9 Kasım 2013 Cumartesi

Abur-Cubur *.*

Abur-cubur u pek çok kişi gibi bende çok severim ama işte çok yiyemiyorum. Sivilce felan yapıyor, kilo aldırıyor e bide pek sağlıklı değiller bunların dışında. Neyse işte bazen içimdeki o iyi sesi dinlemeyip marketten canım ne istersen alıyorum heheh :D Heh işte bu yazıda birkaç abur-cubur çeşidinden konuşucam. Hepsi Türkiye'de pek meşhur değil ama beğendiğim için paylaşmak istiyorum :)
Oreo: Kurabiyesinin tadı yanık gibi ama beğendim ben bu kurabiyeleri :) Tabi internette okuduğum kadar yere göğe sığdırılmayacak gibi bir tad değil ama hoşuma gitti benim. Migros'tan almıştım.
 Hershey's "Cookies'n'Creme": Bu çikolataya bayıldım, çok güzel :) Bunu da Migros'tan almıştım. Tekrar bulamadım ama bu çeşitinden.
Açılmış hali
 Choklets: Almanya'dan gelen bir akrabamızın getirdiği çikolata soslu fıstıklar. Tadı güzeldi ama ben en çok görüntüsünü beğendim :)
Ritter Sport: Metro'dan aldığım bir kutu acayip şirin çikolatacıklar. Tadları da çok güzeldi :) Pembe olan çilekli, mavi olan yaban mersinli, beyaz olan yoğurtlu. Hepsinin kremasıda yoğurtlu tabi. Kutusunu halen saklıyorum; kullanırım diye :D
Non Stop! Mini Chocolate Chip Cookies(Çikolatalı küçük kurabiyeler): Metro'dan aldım. Tadına bayıldım, kutusuna bayıldım, şekline şemaline herşeyine bayıldım. Ama bir dakka fiyatını hiç sevmedim, biraz tuzlu fiyatı..
Kurabiyeler bittikten sonra farkettim ki dışındaki kartonu çıkarınca içinden ince plastikten bir bardak varmış, yani kutunun iskeleti gibi birşey. Heh işte aldım ondan kalem kutusu yaptım, zaten ihtiyacım vardı :) Akrilikle resim çizdim üstüne.
 Resmin arka tarfında aynı kurabiyeden tekrar aldığımıda görebilirsiniz :D
Kalemlik demişken okul için severek aldığım kalemliğimi de paylaşmak istiyorum :)

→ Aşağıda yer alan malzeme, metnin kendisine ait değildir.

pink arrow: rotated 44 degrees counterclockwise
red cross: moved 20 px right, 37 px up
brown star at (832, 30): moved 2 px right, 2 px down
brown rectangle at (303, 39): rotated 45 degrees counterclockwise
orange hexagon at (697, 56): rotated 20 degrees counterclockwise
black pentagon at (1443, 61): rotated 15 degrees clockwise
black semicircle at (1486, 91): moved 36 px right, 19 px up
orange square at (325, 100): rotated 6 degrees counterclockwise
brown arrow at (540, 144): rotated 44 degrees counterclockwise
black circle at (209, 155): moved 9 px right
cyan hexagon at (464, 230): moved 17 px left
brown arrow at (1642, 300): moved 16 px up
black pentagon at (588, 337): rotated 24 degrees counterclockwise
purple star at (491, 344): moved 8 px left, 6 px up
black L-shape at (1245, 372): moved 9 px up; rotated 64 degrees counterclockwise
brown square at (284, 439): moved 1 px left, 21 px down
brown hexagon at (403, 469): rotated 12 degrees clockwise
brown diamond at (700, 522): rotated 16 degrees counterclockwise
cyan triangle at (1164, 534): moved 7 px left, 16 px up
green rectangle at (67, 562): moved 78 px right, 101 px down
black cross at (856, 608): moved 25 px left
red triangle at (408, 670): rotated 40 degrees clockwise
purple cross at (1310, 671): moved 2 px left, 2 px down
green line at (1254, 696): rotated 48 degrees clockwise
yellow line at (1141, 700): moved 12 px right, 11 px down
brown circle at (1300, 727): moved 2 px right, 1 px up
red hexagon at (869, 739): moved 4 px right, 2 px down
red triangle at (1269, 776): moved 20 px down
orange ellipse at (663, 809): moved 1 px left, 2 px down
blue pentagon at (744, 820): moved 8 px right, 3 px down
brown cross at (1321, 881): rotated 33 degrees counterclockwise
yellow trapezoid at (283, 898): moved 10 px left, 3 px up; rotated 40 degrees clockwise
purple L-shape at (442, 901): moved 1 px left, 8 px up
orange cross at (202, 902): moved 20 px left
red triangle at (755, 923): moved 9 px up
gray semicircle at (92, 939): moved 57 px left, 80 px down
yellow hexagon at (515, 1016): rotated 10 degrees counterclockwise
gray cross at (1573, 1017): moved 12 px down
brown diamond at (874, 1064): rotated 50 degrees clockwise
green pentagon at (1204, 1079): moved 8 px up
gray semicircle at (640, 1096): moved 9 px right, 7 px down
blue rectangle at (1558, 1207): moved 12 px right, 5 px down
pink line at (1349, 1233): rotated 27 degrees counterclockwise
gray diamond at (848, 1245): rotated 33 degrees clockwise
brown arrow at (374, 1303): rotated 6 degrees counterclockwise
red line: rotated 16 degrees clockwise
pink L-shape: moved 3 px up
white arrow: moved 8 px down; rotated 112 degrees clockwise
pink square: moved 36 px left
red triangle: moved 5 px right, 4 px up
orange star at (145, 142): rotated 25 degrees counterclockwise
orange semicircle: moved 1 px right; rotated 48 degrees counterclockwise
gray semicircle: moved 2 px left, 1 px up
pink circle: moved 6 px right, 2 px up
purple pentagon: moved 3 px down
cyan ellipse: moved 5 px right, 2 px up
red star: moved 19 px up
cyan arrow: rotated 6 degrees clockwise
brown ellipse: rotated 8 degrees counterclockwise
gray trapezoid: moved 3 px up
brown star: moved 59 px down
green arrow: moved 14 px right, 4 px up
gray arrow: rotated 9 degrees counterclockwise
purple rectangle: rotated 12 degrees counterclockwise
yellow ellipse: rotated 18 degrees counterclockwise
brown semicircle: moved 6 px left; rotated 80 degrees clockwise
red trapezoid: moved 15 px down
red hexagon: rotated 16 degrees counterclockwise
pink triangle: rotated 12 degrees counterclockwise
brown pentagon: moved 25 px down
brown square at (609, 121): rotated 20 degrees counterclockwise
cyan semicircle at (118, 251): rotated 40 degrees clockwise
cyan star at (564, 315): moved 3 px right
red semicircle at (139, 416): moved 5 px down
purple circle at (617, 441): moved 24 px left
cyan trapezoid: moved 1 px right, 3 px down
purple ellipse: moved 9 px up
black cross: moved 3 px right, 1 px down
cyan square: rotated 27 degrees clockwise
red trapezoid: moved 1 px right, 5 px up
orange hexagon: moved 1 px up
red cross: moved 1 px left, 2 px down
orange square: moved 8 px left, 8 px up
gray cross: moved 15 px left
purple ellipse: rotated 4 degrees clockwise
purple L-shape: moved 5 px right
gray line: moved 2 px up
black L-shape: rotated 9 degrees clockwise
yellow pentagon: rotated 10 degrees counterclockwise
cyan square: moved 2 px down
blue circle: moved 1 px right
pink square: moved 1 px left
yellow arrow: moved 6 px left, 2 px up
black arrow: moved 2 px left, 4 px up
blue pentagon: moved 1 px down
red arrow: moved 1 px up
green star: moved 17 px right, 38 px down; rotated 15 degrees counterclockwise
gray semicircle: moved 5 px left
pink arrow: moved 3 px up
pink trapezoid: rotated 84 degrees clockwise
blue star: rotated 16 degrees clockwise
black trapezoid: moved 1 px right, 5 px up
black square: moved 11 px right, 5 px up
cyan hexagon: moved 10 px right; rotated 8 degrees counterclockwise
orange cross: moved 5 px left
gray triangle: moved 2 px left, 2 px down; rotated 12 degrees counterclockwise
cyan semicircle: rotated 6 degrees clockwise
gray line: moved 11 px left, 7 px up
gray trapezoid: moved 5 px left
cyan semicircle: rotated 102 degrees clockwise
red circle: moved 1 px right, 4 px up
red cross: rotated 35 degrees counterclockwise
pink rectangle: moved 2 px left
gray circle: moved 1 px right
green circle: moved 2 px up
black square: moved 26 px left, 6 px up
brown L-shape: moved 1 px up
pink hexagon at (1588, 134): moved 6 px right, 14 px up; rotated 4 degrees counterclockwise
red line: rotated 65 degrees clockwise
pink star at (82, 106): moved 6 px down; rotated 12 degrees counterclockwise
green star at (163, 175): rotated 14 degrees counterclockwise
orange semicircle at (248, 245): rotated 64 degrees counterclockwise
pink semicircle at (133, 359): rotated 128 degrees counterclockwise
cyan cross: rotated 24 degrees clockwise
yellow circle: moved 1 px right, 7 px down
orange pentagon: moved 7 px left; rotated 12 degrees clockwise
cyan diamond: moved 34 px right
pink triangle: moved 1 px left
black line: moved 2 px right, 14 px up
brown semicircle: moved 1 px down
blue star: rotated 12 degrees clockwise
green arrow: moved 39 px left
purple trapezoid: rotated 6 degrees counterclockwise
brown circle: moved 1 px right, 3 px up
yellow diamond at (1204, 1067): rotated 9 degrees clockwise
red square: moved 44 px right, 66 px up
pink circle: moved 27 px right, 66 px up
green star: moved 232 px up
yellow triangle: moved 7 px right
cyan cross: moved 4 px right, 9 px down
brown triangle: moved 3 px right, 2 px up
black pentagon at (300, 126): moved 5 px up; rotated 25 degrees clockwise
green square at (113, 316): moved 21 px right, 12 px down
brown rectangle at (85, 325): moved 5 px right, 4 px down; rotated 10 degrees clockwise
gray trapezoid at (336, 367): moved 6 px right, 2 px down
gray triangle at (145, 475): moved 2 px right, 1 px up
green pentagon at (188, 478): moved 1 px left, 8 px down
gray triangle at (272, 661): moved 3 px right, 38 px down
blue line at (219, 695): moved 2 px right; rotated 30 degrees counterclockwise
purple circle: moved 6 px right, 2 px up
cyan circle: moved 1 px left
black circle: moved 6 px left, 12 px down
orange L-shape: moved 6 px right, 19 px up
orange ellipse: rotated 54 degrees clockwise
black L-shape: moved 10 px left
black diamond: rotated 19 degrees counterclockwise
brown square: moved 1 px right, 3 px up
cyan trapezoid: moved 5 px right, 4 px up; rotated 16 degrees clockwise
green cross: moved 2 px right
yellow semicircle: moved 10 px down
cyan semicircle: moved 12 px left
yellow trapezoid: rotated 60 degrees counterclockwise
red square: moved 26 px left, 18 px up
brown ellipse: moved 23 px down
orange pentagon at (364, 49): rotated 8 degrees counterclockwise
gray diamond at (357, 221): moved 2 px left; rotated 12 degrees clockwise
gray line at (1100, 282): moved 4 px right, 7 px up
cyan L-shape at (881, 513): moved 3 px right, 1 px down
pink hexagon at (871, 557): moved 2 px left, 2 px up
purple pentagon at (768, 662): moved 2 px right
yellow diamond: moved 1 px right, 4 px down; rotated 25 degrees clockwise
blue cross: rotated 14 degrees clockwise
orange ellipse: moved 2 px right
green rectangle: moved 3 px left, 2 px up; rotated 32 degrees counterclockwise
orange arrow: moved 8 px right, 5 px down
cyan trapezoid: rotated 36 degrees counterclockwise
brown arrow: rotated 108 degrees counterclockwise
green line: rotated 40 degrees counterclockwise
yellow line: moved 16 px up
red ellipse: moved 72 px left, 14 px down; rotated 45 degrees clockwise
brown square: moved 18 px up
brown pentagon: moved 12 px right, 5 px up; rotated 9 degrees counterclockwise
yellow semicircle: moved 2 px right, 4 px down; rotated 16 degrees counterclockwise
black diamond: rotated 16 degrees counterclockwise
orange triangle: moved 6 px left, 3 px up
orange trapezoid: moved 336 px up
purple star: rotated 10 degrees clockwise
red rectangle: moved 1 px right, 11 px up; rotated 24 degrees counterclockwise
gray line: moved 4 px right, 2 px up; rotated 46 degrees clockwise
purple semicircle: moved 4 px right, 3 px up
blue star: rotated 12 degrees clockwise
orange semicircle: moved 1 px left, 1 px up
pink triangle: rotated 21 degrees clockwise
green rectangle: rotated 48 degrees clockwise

Sizin sevdiğiniz ya da ilginç bulduğunuz farklı abur cuburlar var mı? :)

6 Kasım 2013 Çarşamba

Allah Bir Çene Vermiş...



Merhaba Okur! Nasılsın, iyisin inşaallah :) Ha, beni sorarsan çokta iyi olmadığımı düşünüyorum. Neden mi? Dur bak anlatıyorum..
Şimdi olaya ben bir hafta önceden başlıcam ama neden çünkü bir kopukluk olmasını istemiyorum. Ama asıl olay bugün oldu.
Şimdi efendim geçen hafta çarşamba günü bizim yazılı haftamız başlamış oldu. Bizim için yazılı haftası tam olarak diğer okullarla aynı olmuyor. Geçen yıl bütün sınavlar bir haftaya sıkıştırılırken bu sene; geçen hafta çarşambadan bu hafta cumaya kadar düzenli olarak yayılmış şekilde oldu bu sınav haftamız ve halen devam ediyor(ha bence bu şekilde biraz daha iyi oldu çünkü geçen sene bir gün de 2 sınav oluyorduk bir hafta içinde, ama bu yıl bir gün 1 sınav diğer gün 2 sınav şekilde oldu.) Neyse işte bütün sınıflar birbirine karıştırılarak yapılıyor yani yok öyle sınıfımda, sınıf arkadaşlarımla sınav olayım(kopya çekip sınavlarımı yükselteyim :D ), olmuyor işte :D Aslında bir bakıma iyi birşey işte yani bu durum, kopya çekicek olan yine çekiyor(kopya yazım için tık tık ) ama kendi sınıfında kopya çekmekten bambaşka bir kopya çekmek oluyor o kopya olayı(Linkteki yazıyı okuduysanız azıcık fikir edinmişsinizdir. Çok mecbur kalmadığım sürece kopya taraftarı birisi değilimdir ama diyorum ya bazen çok lazım olur ya, kopya o zamanlar için işte :D ). Herneyse işte okula yeni gelen müdür ve yeni gelen pekçok hoca kopya çektirmemek için bin bir türlü öğrenciyle baş ediyorlar ama öyle böyle değil bildiğiniz ince eleyip sık dokuyorlar ve yakaladıkları an gağdın depesine yapışdırıyorlar gırmızı ka yı(kağıdın tepesini "kırmızı k" harfi yazıyorlar :D). O "kırmızı k" harfi e-okul a geçen bir "k" harfi oluyor yani Meb'in bile sizin kopya çektiğinizi öğrenmesi oluyor ayrıcaaa kağıdınız da hoca tarafından okunmuyor(100'lük bile olsa). Yaaa işte nelerle uğraşıyorlar, hayır sorsan Meb'de ki amcaların hepsi lisede kopyanın alasını çekmiştir :D Neyse işte bugün okuldan bir kızın da kopyası yakalanmış ve kağıdına "kırmızı k" yazılmış(Niye özellikle "kırmızı k" diyorum? Çünkü müdür habire bastıra bastıra söyledi bu özelliği de ondan, gıcık oldum...)  Heh işte o kız okulda baygınlık geçirdi; artık gerçek mi yalan mı bilemem ama herşeyi abartan bir kız olduğunu özellikle söylüyeyim.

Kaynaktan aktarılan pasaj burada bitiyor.